* SUPPLIED INFORMATION:
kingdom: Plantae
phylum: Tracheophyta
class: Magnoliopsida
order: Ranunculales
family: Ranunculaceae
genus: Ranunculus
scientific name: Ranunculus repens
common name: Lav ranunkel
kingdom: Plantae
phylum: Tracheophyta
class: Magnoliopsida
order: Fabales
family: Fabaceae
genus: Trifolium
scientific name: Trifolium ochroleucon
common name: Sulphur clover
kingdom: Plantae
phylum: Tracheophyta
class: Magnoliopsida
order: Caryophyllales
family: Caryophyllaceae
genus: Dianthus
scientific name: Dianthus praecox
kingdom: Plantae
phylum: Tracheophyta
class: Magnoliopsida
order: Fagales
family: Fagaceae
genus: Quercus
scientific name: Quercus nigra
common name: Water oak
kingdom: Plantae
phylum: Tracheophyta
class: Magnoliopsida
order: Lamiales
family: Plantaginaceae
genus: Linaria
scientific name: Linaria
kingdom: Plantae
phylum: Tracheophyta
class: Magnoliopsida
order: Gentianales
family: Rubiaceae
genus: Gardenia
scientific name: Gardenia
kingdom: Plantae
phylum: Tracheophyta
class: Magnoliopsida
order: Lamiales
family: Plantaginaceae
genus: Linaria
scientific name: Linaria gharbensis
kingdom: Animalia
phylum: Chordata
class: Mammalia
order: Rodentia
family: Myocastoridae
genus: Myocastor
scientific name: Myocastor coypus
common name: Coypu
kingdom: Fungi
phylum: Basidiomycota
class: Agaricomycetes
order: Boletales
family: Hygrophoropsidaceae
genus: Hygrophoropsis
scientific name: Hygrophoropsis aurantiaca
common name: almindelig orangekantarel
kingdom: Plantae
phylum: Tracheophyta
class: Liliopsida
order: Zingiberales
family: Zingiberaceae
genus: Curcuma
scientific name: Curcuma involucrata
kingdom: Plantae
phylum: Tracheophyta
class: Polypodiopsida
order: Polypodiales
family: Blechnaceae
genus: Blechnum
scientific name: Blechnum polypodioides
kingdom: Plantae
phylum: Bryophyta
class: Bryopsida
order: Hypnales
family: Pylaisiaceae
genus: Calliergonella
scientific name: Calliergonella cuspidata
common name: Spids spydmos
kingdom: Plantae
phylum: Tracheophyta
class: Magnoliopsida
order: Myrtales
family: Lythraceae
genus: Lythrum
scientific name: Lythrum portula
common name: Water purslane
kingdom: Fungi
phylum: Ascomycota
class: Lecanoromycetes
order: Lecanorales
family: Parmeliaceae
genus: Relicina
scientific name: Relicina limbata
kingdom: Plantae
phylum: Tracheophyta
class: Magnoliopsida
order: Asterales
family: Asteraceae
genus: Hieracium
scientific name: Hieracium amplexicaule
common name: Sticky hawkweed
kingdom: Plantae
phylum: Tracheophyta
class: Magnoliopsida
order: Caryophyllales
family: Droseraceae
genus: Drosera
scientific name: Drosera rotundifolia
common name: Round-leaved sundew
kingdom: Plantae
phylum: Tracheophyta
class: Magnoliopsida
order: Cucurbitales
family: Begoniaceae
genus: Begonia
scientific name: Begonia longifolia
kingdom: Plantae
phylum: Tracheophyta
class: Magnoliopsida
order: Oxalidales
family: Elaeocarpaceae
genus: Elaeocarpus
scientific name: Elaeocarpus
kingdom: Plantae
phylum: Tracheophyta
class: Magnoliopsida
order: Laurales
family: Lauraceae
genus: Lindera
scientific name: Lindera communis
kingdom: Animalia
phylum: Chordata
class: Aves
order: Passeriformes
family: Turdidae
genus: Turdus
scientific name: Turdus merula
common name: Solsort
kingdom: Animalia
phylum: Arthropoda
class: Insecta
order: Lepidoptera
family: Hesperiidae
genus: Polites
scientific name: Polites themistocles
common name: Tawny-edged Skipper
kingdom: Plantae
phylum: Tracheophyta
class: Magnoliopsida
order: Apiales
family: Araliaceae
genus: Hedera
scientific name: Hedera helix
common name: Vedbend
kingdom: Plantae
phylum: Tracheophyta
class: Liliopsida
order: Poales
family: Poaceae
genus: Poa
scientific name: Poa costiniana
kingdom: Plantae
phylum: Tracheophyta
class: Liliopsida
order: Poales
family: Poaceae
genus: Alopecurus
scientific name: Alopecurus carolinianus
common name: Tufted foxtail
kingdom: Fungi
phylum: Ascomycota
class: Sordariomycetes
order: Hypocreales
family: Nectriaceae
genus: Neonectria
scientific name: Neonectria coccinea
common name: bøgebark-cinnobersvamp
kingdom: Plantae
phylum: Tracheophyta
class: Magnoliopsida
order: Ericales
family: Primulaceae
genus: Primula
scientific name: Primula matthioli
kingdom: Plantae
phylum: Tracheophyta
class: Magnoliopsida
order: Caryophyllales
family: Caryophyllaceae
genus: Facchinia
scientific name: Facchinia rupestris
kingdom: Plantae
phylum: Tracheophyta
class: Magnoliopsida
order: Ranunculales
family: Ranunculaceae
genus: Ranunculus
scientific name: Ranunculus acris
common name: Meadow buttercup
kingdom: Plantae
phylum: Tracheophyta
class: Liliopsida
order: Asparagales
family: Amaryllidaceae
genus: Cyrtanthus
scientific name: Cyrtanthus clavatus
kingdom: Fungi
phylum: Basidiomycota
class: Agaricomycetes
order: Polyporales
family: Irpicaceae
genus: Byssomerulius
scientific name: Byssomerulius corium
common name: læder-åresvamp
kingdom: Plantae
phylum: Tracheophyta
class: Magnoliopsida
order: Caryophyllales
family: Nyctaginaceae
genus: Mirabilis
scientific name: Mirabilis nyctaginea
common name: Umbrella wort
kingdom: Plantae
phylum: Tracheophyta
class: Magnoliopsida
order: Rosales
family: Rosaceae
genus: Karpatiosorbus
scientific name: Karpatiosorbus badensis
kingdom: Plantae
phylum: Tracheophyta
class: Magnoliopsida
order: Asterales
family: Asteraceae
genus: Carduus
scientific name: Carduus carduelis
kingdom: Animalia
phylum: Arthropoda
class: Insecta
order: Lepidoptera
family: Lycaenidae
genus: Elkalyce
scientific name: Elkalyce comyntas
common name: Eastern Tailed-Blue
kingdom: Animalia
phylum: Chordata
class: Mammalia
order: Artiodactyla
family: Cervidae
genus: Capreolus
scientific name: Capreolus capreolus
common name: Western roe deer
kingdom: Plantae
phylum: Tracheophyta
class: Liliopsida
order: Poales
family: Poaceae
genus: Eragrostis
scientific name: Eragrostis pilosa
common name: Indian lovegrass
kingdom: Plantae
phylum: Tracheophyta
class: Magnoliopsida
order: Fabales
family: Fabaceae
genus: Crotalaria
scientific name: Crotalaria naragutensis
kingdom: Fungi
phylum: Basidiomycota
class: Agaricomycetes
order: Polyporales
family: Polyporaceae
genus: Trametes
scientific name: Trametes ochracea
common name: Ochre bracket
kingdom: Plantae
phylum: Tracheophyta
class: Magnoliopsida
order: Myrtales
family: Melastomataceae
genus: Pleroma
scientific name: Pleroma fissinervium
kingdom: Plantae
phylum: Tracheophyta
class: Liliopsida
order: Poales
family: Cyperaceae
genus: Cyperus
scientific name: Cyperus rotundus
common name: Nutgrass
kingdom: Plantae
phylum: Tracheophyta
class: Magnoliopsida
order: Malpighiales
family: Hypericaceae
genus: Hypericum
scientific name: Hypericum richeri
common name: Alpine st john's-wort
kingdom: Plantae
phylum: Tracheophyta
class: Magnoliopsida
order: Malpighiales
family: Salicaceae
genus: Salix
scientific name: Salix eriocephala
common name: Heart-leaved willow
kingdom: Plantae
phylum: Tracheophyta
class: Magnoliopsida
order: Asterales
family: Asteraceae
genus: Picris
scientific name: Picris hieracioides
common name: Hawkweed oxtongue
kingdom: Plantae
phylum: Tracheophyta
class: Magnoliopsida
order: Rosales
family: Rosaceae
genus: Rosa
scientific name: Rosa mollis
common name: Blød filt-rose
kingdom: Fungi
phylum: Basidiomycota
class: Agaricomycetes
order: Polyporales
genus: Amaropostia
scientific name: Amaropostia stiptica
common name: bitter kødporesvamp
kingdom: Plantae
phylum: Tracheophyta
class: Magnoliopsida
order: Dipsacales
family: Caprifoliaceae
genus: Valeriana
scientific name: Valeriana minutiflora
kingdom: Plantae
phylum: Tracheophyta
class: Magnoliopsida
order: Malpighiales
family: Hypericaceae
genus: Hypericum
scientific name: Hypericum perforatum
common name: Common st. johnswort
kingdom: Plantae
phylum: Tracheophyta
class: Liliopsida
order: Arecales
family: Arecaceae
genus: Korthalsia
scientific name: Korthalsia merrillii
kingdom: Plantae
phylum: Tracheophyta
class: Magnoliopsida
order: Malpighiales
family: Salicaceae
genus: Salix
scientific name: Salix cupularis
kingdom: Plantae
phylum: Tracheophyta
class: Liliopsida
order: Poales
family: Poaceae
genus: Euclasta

* WORK INSTRUCTIONS: Copy out again, word for word, the stretch of the listing from the line containing "scientific name: Relicina limbata" through the line containing "genus: Drosera", both of those lines included.

* COMPLETE OUTPUT:
scientific name: Relicina limbata
kingdom: Plantae
phylum: Tracheophyta
class: Magnoliopsida
order: Asterales
family: Asteraceae
genus: Hieracium
scientific name: Hieracium amplexicaule
common name: Sticky hawkweed
kingdom: Plantae
phylum: Tracheophyta
class: Magnoliopsida
order: Caryophyllales
family: Droseraceae
genus: Drosera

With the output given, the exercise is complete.